Task brief: List every line below containing "tumor".

[[ Dataset content, beginning ]]

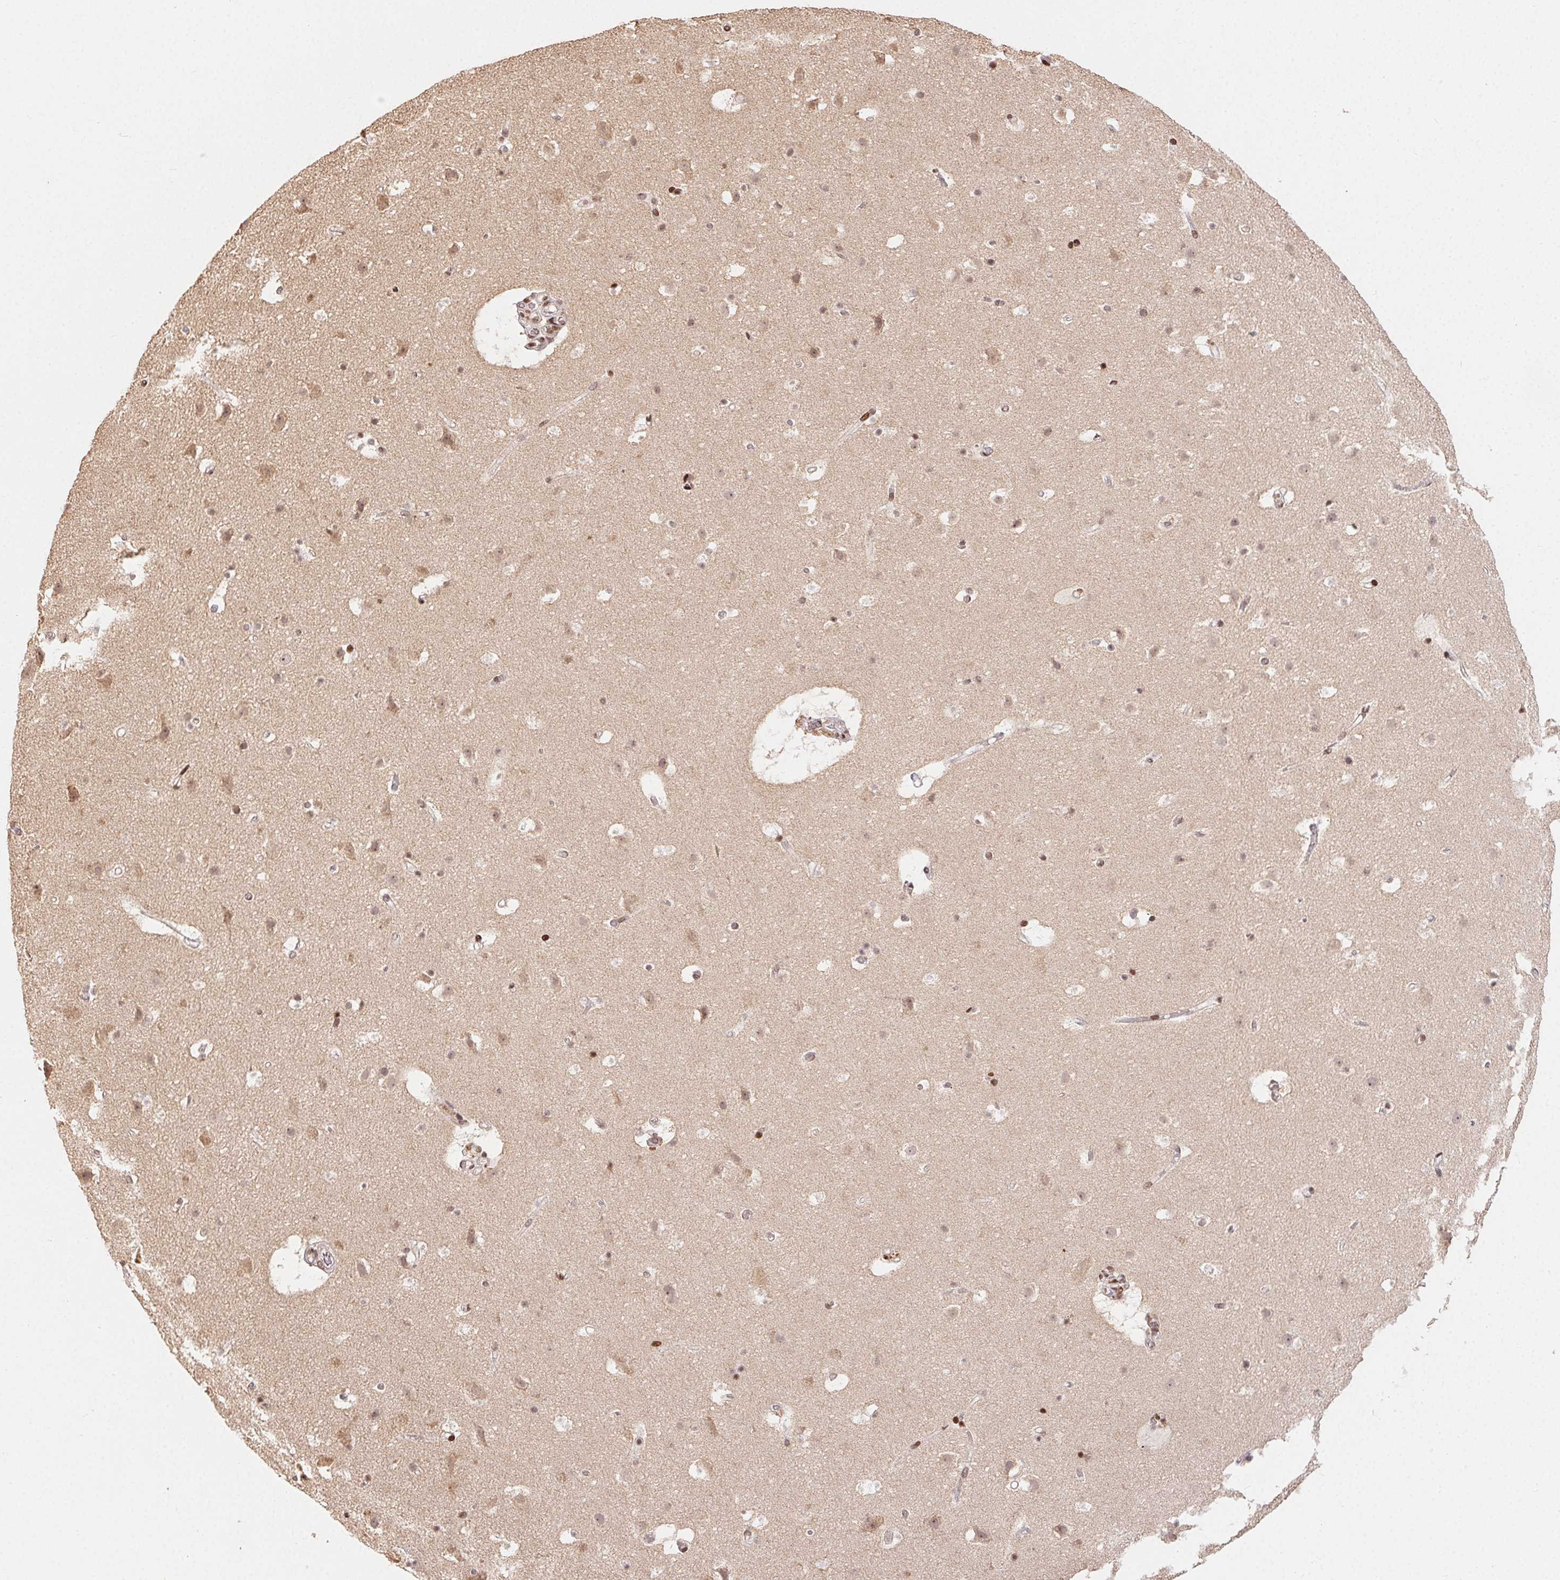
{"staining": {"intensity": "negative", "quantity": "none", "location": "none"}, "tissue": "cerebral cortex", "cell_type": "Endothelial cells", "image_type": "normal", "snomed": [{"axis": "morphology", "description": "Normal tissue, NOS"}, {"axis": "topography", "description": "Cerebral cortex"}], "caption": "Endothelial cells are negative for brown protein staining in normal cerebral cortex. The staining was performed using DAB (3,3'-diaminobenzidine) to visualize the protein expression in brown, while the nuclei were stained in blue with hematoxylin (Magnification: 20x).", "gene": "MAPKAPK2", "patient": {"sex": "female", "age": 42}}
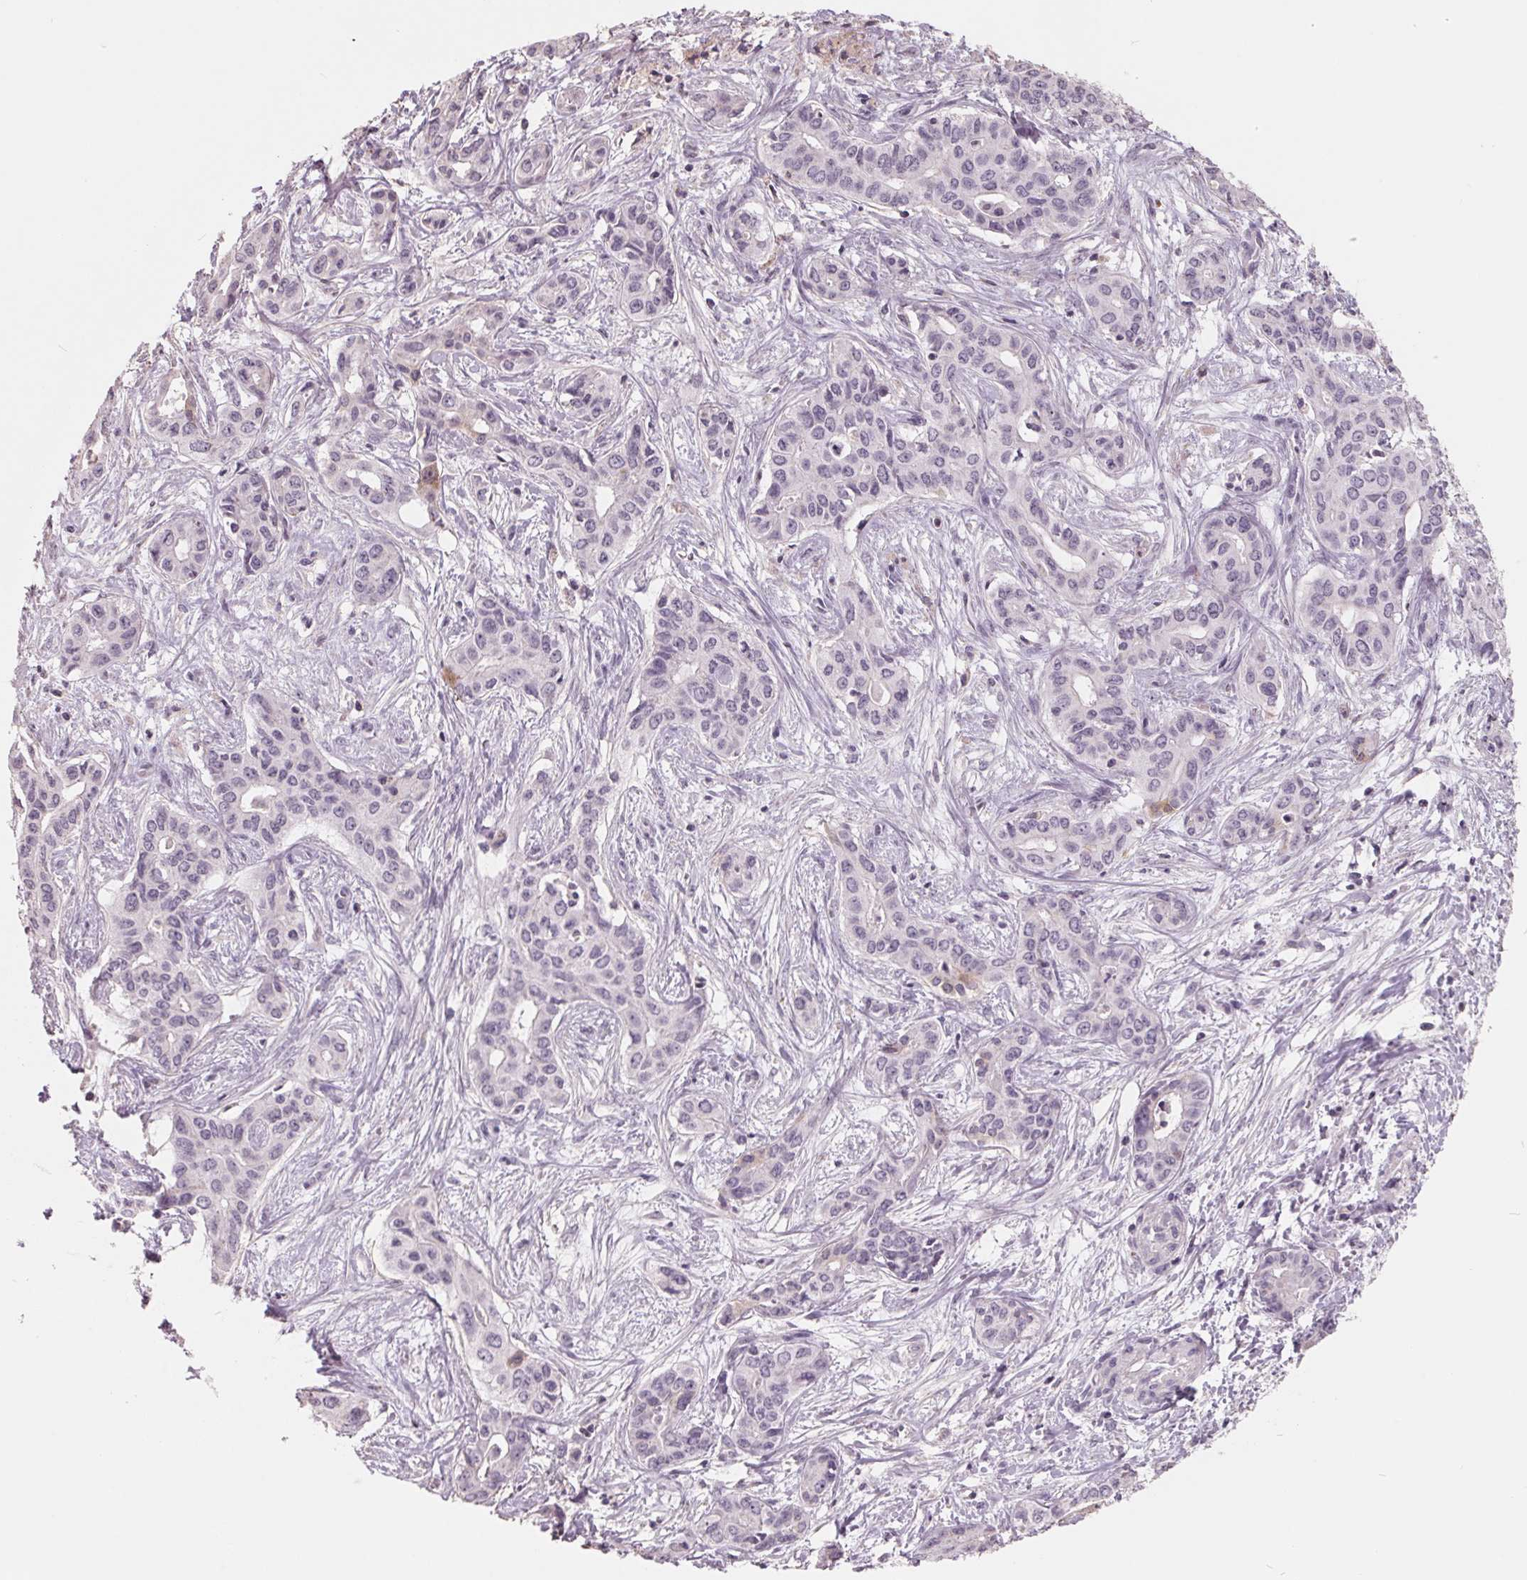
{"staining": {"intensity": "weak", "quantity": "<25%", "location": "cytoplasmic/membranous"}, "tissue": "liver cancer", "cell_type": "Tumor cells", "image_type": "cancer", "snomed": [{"axis": "morphology", "description": "Cholangiocarcinoma"}, {"axis": "topography", "description": "Liver"}], "caption": "DAB immunohistochemical staining of human liver cholangiocarcinoma demonstrates no significant expression in tumor cells.", "gene": "FTCD", "patient": {"sex": "female", "age": 65}}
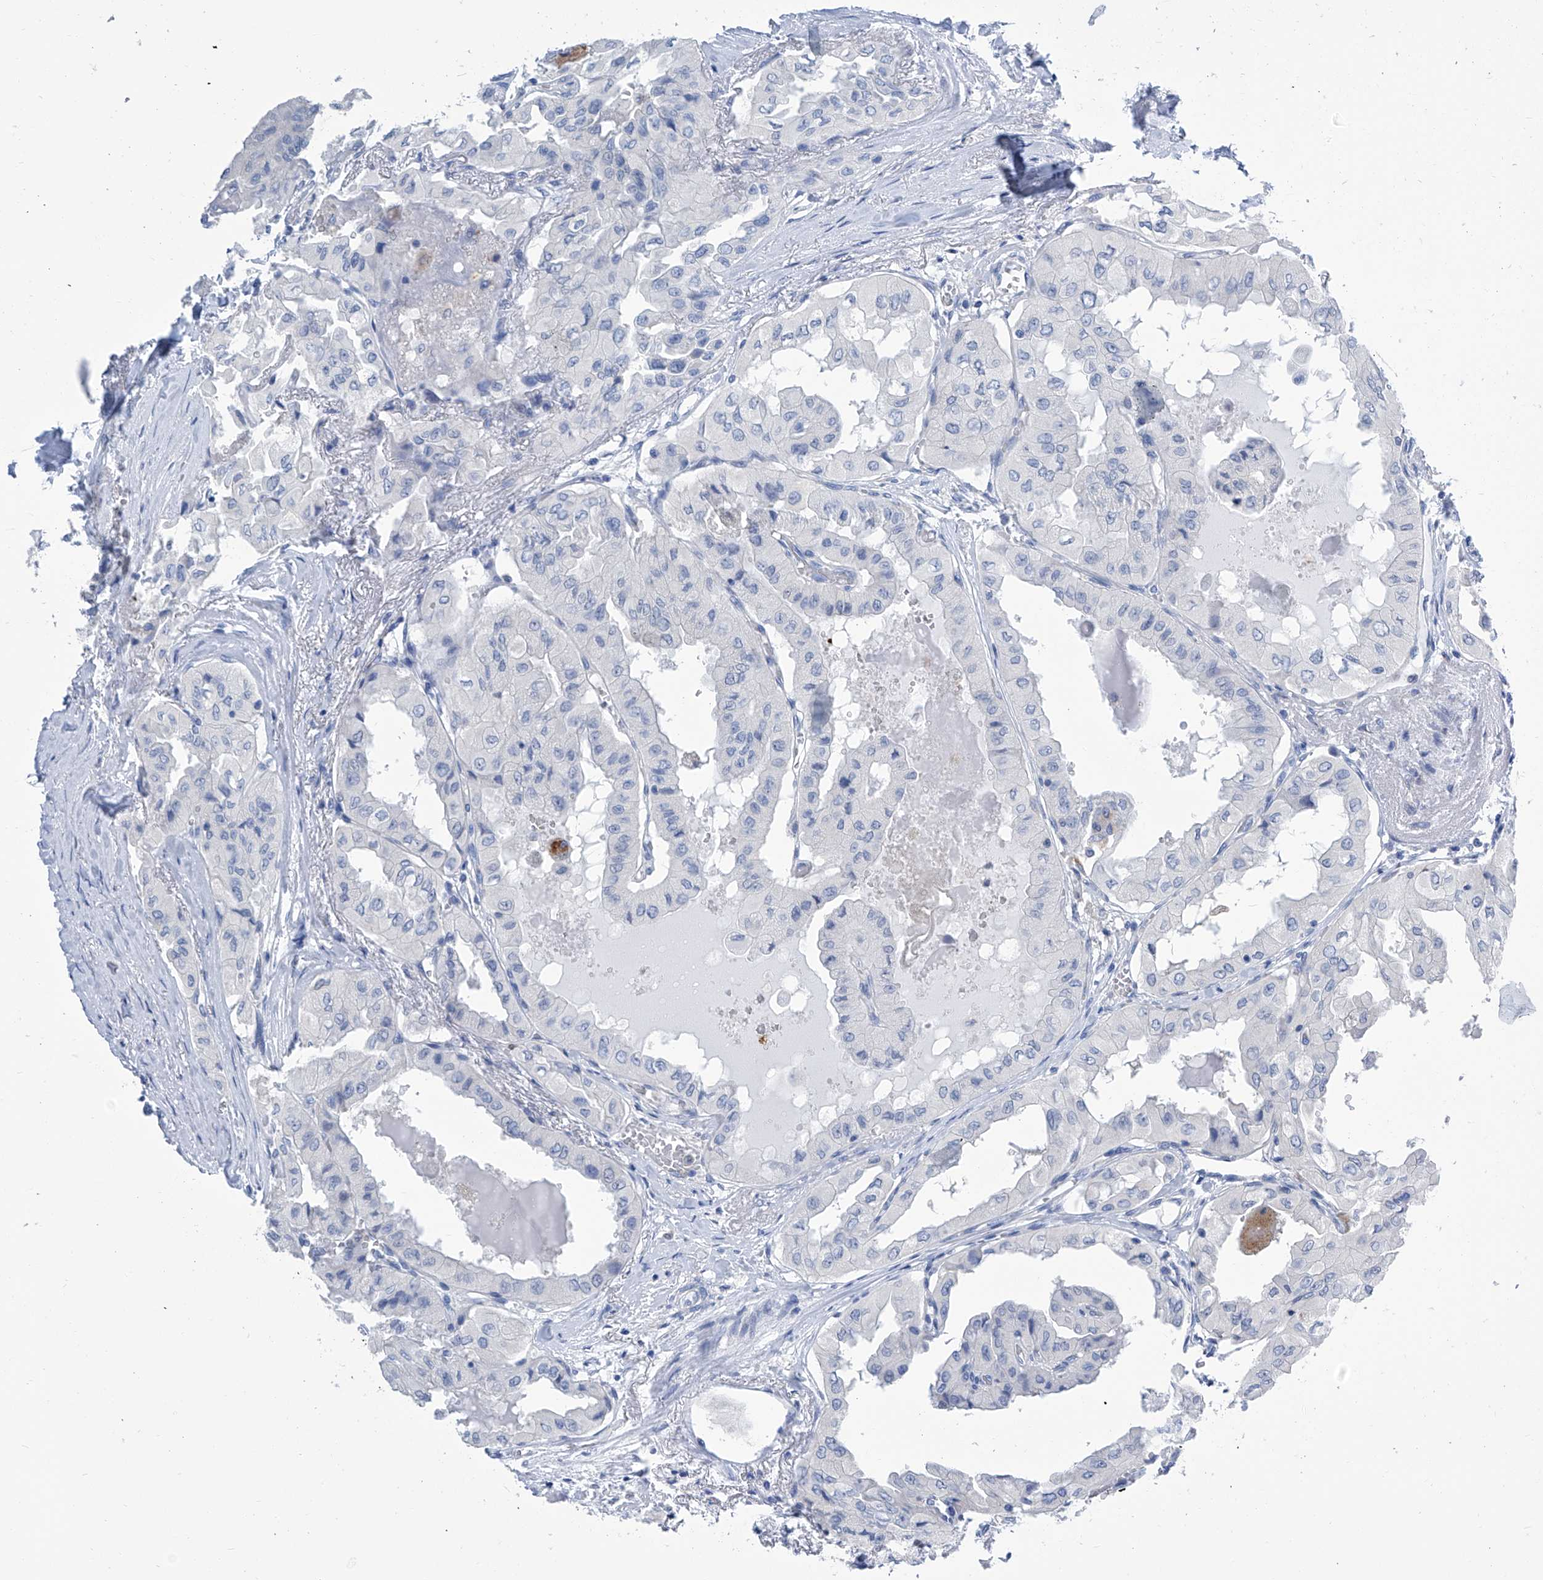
{"staining": {"intensity": "negative", "quantity": "none", "location": "none"}, "tissue": "thyroid cancer", "cell_type": "Tumor cells", "image_type": "cancer", "snomed": [{"axis": "morphology", "description": "Papillary adenocarcinoma, NOS"}, {"axis": "topography", "description": "Thyroid gland"}], "caption": "This is an immunohistochemistry (IHC) histopathology image of human thyroid cancer. There is no positivity in tumor cells.", "gene": "IMPA2", "patient": {"sex": "female", "age": 59}}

[[ Dataset content, end ]]

Task output:
{"staining": {"intensity": "weak", "quantity": "<25%", "location": "cytoplasmic/membranous"}, "tissue": "liver cancer", "cell_type": "Tumor cells", "image_type": "cancer", "snomed": [{"axis": "morphology", "description": "Cholangiocarcinoma"}, {"axis": "topography", "description": "Liver"}], "caption": "DAB immunohistochemical staining of human liver cholangiocarcinoma demonstrates no significant expression in tumor cells.", "gene": "FTCD", "patient": {"sex": "female", "age": 65}}
{"staining": {"intensity": "negative", "quantity": "none", "location": "none"}, "tissue": "thyroid cancer", "cell_type": "Tumor cells", "image_type": "cancer", "snomed": [{"axis": "morphology", "description": "Papillary adenocarcinoma, NOS"}, {"axis": "topography", "description": "Thyroid gland"}], "caption": "This is an immunohistochemistry (IHC) histopathology image of human thyroid cancer. There is no positivity in tumor cells.", "gene": "IMPA2", "patient": {"sex": "female", "age": 59}}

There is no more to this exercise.